**SOURCE EXTRACT:**
Such an approach, however, seems to be contrary with the discussion hypotheses drafted by the legal services of the European Commission in the Working Paper no. 857/2015, which, however, in the absence of the subsequent issuance of further guidelines on the matter by the VAT Committee, were not, in any case, considered as binding by the Italian tax authorities.
For the sake of completeness, the Italian tax authorities concludes by stating that where the permanent establishment would not intervene in the transaction, otherwise an intra-community purchase would be carried out by the domestic final purchaser directly to the head office. In such a case, the final customer would be required to fulfill the VAT obligations through the reverse charge mechanism, and it would not be possible to adopt the solution proposed by the applicant to voluntarily interpose the Italian VAT number of the permanent establishment, which would act “as the fiscal representative of the head office,” and report an intra-community deemed purchase according to article 38, paragraph 3, letter b), Law Decree no. 331/1993 followed by a domestic supply to the final customer with payment of the VAT by the latter trough the reverse charge mechanism according to article 17, paragraph 2, Presidential Decree no. 633/1972.

(Data records)
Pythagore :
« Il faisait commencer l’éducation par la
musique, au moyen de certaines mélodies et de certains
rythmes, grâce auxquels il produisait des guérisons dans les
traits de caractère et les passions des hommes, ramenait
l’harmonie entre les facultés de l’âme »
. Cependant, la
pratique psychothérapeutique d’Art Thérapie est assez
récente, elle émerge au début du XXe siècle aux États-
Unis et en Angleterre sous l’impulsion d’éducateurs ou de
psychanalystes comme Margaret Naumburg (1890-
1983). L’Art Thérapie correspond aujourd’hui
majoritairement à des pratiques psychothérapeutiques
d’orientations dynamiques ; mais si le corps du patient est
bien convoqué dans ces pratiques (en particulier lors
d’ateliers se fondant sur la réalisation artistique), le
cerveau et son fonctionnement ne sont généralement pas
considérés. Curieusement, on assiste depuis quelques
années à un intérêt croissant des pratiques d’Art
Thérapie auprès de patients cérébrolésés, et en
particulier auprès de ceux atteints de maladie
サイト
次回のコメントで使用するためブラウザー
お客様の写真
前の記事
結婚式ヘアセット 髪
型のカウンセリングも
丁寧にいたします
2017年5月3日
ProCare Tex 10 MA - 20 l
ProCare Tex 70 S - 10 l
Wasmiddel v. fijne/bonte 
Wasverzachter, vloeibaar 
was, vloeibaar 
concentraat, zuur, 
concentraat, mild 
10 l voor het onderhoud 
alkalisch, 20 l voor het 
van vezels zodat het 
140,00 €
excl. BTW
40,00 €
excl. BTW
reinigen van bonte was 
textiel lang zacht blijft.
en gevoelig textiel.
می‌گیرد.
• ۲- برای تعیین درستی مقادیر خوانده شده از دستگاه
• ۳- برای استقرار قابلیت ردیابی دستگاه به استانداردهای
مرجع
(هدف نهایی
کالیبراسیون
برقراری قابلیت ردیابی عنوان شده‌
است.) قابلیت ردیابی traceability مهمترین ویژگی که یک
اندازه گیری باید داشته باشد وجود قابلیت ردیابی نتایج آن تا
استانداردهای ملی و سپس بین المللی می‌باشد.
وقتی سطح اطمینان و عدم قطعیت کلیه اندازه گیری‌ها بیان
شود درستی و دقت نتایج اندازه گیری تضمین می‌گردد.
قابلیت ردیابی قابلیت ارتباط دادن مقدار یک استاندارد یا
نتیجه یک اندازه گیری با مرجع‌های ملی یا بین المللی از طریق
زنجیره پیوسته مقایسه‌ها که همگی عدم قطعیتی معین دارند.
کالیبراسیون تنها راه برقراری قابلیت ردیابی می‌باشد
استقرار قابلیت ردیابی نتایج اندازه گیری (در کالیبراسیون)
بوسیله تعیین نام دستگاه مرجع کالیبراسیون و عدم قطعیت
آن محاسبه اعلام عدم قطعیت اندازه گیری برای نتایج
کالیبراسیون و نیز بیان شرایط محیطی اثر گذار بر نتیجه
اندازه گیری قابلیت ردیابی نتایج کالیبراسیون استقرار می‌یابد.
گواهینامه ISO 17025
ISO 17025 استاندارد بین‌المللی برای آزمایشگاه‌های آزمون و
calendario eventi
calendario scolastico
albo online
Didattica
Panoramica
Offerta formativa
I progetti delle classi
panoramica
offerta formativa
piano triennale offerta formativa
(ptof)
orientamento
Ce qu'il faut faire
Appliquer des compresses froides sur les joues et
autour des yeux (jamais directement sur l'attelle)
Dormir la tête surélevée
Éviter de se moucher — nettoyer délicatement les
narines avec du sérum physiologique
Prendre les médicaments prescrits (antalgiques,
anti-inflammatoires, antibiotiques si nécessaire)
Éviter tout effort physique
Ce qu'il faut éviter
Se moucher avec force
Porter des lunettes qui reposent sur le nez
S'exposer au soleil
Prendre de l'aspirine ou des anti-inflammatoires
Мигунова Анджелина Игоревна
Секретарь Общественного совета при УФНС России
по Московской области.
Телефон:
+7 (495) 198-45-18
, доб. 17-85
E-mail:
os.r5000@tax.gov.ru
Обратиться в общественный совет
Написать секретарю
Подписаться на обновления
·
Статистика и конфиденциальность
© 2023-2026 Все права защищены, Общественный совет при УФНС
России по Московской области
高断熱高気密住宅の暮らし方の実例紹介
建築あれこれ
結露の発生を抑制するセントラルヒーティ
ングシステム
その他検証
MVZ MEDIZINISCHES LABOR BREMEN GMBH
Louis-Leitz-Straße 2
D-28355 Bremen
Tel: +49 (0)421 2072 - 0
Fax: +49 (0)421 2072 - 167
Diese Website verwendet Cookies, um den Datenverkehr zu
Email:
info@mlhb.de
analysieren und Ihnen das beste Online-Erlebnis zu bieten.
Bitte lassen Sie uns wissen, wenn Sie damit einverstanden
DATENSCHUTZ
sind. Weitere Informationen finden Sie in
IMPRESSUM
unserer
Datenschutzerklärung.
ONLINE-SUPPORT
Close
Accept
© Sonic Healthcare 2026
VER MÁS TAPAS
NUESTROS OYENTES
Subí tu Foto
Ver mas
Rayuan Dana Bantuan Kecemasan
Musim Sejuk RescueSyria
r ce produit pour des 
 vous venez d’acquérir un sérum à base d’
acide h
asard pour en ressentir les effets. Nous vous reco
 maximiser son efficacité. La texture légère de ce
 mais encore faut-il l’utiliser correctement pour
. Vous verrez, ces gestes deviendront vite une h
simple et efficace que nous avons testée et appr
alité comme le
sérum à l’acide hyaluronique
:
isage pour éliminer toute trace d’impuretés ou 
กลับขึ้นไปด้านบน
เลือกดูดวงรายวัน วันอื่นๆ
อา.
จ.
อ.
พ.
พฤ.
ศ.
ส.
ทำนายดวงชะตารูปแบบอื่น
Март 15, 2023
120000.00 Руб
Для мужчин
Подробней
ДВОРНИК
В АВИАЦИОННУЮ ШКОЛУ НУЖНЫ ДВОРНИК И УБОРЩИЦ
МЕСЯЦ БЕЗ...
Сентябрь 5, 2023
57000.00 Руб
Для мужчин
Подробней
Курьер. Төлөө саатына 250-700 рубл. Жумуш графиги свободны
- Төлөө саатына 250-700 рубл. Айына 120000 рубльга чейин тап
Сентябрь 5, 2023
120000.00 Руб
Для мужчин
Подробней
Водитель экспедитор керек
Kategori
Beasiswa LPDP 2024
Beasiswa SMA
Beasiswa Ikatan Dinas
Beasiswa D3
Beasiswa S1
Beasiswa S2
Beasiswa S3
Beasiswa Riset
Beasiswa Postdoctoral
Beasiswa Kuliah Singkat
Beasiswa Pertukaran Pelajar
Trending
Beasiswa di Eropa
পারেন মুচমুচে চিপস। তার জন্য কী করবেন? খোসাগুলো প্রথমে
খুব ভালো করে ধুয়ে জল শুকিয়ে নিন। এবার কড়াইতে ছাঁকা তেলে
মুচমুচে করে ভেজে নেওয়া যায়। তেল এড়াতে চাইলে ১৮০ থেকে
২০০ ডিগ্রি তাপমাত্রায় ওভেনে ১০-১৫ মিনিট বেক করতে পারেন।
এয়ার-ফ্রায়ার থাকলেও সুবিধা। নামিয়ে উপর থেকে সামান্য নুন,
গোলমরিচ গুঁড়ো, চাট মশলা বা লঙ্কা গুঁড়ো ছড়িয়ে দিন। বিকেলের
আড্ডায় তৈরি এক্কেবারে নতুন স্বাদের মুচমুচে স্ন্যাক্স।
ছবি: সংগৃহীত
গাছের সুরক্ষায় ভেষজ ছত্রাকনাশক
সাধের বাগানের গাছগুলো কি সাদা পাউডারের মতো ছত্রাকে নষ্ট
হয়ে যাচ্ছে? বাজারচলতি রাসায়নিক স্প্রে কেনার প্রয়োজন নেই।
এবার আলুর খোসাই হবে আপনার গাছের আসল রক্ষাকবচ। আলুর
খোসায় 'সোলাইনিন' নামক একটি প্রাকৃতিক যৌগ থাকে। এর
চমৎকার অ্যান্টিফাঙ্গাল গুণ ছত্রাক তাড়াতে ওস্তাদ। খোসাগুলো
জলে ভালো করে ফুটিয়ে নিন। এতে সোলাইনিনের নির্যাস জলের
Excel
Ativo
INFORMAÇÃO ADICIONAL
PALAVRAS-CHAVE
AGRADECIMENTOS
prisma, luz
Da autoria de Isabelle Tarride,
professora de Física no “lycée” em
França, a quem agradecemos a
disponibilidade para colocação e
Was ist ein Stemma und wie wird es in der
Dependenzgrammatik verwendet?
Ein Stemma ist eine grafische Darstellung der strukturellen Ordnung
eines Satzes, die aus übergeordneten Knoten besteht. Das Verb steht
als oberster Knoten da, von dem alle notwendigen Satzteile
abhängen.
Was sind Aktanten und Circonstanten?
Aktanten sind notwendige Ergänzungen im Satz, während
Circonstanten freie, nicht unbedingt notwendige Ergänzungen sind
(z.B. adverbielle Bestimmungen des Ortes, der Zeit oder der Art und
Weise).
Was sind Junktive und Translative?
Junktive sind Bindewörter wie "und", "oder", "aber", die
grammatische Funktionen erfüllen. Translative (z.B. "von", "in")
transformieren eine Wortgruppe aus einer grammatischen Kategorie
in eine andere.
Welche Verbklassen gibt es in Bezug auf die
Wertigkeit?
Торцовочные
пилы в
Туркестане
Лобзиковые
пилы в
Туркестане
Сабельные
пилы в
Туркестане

**APPLY WHAT YOU READ:**
**A)** Translate this sentence from the VAT passage into French: "Such an approach, however, seems to be contrary with the discussion hypotheses drafted by the legal services of the European Commission in the Working Paper no. 857/2015, which, however, in the absence of the subsequent issuance of further guidelines on the matter by the VAT Committee, were not, in any case, considered as binding by the Italian tax authorities."
**B)** List every document or decree that the VAT passage cites by number.
Work only from the VAT passage.

**ANSWERS BY ITEM:**
**A)** Une telle approche semble toutefois contraire aux hypothèses de discussion rédigées par les services juridiques de la Commission européenne dans le document de travail n° 857/2015, lesquelles, toutefois, en l'absence de publication ultérieure de nouvelles lignes directrices en la matière par le comité de la TVA, n'ont en tout état de cause pas été considérées comme contraignantes par l'administration fiscale italienne.

**B)**
- Working Paper no. 857/2015
- Law Decree no. 331/1993
- Presidential Decree no. 633/1972